Vigne : concilier qualité du vin et rendement avec la fertilisation

Pendant longtemps, la fertilisation n’a eu comme objectif de satisfaire que la notion « kilo-degré », source de rémunération d’un grand nombre de viticulteurs par des apports, souvent en excès, de potassium. En effet cet élément permet un enrichissement en sucres du raisin. 


Une personne verse du vin dans un verre
Une personne verse du vin dans un verre

Par ailleurs, la pratique courante a pour objectif de diminuer la vigueur en évitant les apports d’azote, afin d’améliorer la qualité des vins et de réduire la sensibilité aux maladies. Cette auto-restriction est aujourd’hui très pénalisante : arrêt de fermentation, moûts pauvres en azote utilisable par les levures, ajouts supplémentaires d’intrants pour la vinification … La carence en azote est plus défavorable que l’excès. Depuis quelques années les rendements viticoles chutent, et il est probable que la qualité des vins suive la même route.

Une conduite raisonnée permet au vin d’exprimer les typicités du terroir et du cépage. Mais produire ces fameux thiols variétaux demande la maitrise d’un ensemble de processus, du vignoble jusqu’à la bouteille. La fertilisation fait partie intégrante de ce système et son incidence sur la qualité du vin est régulièrement observée, sinon démontrée. Il faut donc satisfaire les besoins de la vigne pour maximiser la production et la synthèse de composés organiques. Deux stades clés ont été identifiés : l’encadrement de floraison et la maturation des baies.

 

Encadrement de floraison pour un meilleur rendement

L’encadrement de floraison participe activement à la construction du fruit. En effet, la réussite de la floraison est déterminante car elle conditionne certaines variables du rendement (taille de la grappe et nombre de baies) et facilite la nouaison.

Réalisé par des apports foliaires en encadrement de floraison, le magnésium et le bore, permettent de lutter efficacement contre la coulure, surtout sur les cépages sensibles aux carences magnésiennes (grenache, cabernet sauvignon, chardonnay ou encore sauvignon blanc). Le calcium, quant à lui, joue un rôle important sur la rigidité des parois cellulaires, réduisant ainsi le risque d’attaque de botrytis et d’éclatement des baies grâce à son action de ciment naturel. Enfin, le molybdène intervient dans le métabolisme de l’azote au sein de la plante, et permet une meilleure utilisation des nitrates. L’impact du molybdène est particulièrement intéressant sur Merlot.

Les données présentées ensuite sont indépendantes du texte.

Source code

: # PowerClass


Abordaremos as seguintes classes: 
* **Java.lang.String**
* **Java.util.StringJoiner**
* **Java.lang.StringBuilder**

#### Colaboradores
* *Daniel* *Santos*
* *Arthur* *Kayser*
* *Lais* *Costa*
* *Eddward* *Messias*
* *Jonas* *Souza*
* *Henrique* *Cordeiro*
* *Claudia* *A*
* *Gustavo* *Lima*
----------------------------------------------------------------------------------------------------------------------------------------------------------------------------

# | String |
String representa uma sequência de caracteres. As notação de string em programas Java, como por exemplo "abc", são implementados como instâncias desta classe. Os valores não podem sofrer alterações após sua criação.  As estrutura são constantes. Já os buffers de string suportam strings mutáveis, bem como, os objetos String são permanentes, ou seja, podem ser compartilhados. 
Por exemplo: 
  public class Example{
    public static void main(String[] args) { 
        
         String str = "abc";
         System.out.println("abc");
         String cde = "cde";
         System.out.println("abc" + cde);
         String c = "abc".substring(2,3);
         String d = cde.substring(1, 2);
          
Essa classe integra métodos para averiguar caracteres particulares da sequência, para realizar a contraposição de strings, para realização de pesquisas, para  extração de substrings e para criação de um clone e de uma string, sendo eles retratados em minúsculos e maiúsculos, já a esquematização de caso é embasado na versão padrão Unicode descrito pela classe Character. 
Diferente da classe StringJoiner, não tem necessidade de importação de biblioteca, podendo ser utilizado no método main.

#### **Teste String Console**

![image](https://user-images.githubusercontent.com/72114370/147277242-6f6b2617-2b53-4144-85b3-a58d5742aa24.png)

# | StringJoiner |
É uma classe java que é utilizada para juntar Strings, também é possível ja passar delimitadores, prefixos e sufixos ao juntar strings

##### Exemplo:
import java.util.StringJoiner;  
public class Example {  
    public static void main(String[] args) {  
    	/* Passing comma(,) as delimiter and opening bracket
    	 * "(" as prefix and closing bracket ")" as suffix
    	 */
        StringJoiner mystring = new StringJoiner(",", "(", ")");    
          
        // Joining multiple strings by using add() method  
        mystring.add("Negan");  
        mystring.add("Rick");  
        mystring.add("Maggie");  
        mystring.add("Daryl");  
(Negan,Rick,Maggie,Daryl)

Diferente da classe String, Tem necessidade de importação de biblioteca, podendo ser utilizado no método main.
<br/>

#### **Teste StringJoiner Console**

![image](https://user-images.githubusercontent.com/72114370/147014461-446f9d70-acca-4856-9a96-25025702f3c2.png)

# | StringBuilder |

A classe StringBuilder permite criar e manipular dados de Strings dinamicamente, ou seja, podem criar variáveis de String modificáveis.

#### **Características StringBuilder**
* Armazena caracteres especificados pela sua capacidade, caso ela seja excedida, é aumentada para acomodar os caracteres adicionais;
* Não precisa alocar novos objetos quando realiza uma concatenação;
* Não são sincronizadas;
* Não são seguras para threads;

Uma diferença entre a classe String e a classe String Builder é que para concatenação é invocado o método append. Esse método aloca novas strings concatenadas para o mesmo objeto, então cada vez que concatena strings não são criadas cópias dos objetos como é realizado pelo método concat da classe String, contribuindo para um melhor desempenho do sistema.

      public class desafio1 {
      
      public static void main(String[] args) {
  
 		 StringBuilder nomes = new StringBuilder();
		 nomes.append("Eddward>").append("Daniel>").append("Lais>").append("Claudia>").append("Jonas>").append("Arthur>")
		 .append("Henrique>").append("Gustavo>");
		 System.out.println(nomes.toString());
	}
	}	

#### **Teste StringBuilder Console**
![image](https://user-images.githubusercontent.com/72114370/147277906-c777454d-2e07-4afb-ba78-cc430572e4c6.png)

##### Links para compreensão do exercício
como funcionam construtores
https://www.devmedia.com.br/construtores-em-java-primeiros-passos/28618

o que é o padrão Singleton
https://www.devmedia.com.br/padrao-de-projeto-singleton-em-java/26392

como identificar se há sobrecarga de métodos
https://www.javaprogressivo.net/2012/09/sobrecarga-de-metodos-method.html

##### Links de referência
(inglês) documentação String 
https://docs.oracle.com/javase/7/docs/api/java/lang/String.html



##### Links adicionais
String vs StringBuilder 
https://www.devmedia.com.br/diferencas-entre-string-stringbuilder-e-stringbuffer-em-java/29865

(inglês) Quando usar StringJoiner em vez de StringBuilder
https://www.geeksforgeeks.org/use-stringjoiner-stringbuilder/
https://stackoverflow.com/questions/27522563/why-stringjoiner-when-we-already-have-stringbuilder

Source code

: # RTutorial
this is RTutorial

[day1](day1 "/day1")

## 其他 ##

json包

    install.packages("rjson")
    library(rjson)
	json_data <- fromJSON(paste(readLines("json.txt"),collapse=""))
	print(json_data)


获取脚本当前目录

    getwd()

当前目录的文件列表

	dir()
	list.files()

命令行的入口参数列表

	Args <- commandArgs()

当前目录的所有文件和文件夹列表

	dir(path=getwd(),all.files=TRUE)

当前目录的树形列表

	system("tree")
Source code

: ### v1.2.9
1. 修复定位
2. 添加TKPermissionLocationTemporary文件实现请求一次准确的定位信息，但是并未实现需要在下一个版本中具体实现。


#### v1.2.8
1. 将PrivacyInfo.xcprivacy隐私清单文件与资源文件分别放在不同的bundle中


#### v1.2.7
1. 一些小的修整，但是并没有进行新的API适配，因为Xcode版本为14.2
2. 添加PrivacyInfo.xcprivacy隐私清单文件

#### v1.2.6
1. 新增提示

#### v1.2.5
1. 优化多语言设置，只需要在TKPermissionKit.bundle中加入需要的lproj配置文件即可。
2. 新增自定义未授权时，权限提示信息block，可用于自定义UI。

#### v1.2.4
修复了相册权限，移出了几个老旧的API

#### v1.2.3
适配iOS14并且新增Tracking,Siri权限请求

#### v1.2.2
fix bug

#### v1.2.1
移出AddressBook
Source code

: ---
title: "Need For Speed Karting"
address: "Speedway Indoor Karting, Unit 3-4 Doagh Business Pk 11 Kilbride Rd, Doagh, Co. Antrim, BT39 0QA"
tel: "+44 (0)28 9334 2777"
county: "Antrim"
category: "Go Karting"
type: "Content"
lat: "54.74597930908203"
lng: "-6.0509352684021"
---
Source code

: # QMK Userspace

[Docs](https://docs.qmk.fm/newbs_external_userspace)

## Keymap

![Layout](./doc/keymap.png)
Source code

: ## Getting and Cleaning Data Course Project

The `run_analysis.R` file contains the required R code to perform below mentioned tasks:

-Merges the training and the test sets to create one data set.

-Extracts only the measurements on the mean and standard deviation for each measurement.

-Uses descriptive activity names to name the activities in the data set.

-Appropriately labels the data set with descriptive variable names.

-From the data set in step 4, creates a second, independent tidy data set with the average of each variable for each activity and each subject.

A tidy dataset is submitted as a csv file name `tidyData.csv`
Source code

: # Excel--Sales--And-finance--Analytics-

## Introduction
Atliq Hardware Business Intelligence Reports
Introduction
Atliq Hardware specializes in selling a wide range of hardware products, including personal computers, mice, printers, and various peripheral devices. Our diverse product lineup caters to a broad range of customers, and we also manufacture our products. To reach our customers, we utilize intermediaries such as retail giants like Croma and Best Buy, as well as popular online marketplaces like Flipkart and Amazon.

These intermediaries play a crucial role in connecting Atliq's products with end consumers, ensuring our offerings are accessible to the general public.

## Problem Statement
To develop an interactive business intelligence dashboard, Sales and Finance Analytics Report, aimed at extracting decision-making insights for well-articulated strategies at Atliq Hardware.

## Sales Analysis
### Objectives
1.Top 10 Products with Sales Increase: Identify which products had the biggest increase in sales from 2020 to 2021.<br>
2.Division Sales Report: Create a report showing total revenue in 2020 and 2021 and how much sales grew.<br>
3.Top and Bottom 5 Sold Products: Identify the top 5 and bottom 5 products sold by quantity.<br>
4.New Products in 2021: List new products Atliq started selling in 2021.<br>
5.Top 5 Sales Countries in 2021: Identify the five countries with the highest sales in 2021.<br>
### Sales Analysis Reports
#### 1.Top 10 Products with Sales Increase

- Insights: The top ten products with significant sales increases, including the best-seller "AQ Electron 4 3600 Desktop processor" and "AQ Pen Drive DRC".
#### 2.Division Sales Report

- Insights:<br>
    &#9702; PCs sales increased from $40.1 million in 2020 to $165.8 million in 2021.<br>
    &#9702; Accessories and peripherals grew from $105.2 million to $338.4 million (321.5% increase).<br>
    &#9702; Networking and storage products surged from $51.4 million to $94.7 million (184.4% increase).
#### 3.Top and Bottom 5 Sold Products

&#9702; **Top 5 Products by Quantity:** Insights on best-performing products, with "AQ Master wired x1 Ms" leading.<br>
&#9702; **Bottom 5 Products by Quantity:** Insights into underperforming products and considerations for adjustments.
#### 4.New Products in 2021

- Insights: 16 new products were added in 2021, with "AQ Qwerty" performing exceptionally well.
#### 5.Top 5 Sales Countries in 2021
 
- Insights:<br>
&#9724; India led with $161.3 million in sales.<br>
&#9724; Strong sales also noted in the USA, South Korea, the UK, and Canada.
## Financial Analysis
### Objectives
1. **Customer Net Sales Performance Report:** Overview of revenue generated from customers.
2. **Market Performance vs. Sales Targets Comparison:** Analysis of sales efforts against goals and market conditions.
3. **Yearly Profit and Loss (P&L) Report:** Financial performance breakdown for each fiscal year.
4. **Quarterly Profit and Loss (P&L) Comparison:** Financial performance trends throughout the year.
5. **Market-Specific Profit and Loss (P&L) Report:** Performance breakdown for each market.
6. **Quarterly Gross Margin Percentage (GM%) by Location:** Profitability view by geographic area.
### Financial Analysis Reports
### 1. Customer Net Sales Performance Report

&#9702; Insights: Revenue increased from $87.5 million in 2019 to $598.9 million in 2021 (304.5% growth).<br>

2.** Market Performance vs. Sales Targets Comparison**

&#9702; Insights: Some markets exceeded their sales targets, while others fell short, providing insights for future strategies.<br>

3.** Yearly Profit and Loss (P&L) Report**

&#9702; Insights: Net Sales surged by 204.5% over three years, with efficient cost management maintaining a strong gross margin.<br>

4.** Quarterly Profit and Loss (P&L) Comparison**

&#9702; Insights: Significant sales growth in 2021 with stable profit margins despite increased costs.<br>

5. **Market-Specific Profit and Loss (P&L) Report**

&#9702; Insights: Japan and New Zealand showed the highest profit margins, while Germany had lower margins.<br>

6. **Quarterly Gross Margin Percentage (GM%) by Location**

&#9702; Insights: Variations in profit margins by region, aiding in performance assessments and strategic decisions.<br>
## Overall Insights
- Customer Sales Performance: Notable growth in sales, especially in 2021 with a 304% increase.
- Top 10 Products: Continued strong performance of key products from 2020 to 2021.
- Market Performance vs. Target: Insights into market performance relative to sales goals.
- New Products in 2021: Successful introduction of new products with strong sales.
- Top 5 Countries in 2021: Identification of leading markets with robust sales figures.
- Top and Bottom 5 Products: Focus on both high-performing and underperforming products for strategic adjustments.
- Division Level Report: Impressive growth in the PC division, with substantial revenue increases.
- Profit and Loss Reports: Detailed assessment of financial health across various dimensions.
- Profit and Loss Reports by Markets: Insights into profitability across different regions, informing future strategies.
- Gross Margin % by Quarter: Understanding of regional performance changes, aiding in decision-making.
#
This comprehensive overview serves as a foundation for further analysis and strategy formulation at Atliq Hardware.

Cette stratégie d’encadrement de floraison s’avère très souvent payante, surtout dans les sols calcaires où le bore reste difficilement assimilable par la plante, et dans les sols acides où les carences en molybdène et en magnésium sont très courantes.

 

Maturation des baies

Il est également possible d’intervenir en foliaire lors de la maturation des baies, afin d’améliorer le pool aromatique, la résistance à l’oxydation, l’enrichissement des moûts en azote assimilable, d’intensifier la couleur ou le caractère gras. Mais il faut pour cela distinguer vins rouges, blancs et rosés afin de choisir une stratégie adaptée à ses objectifs et aux typicités du cépage.

Pour les vins blancs

Les apports foliaires d’azote et de soufre, sous forme sulfate, permettent d’améliorer le potentiel thiols des vins blancs. Ces éléments sont essentiels à la synthèse des acides aminés soufrés (ASS) qui forment le glutathion. Celui-ci est ensuite consommé par les levures puis réapparait suite à la fermentation alcoolique. Cette stratégie peut être appliquée sur vin blanc fruité (typiquement sur un Colombard) afin d’obtenir certaines notes d’agrumes, de pamplemousse, ou encore de buis, accentués par la présence de glutathions.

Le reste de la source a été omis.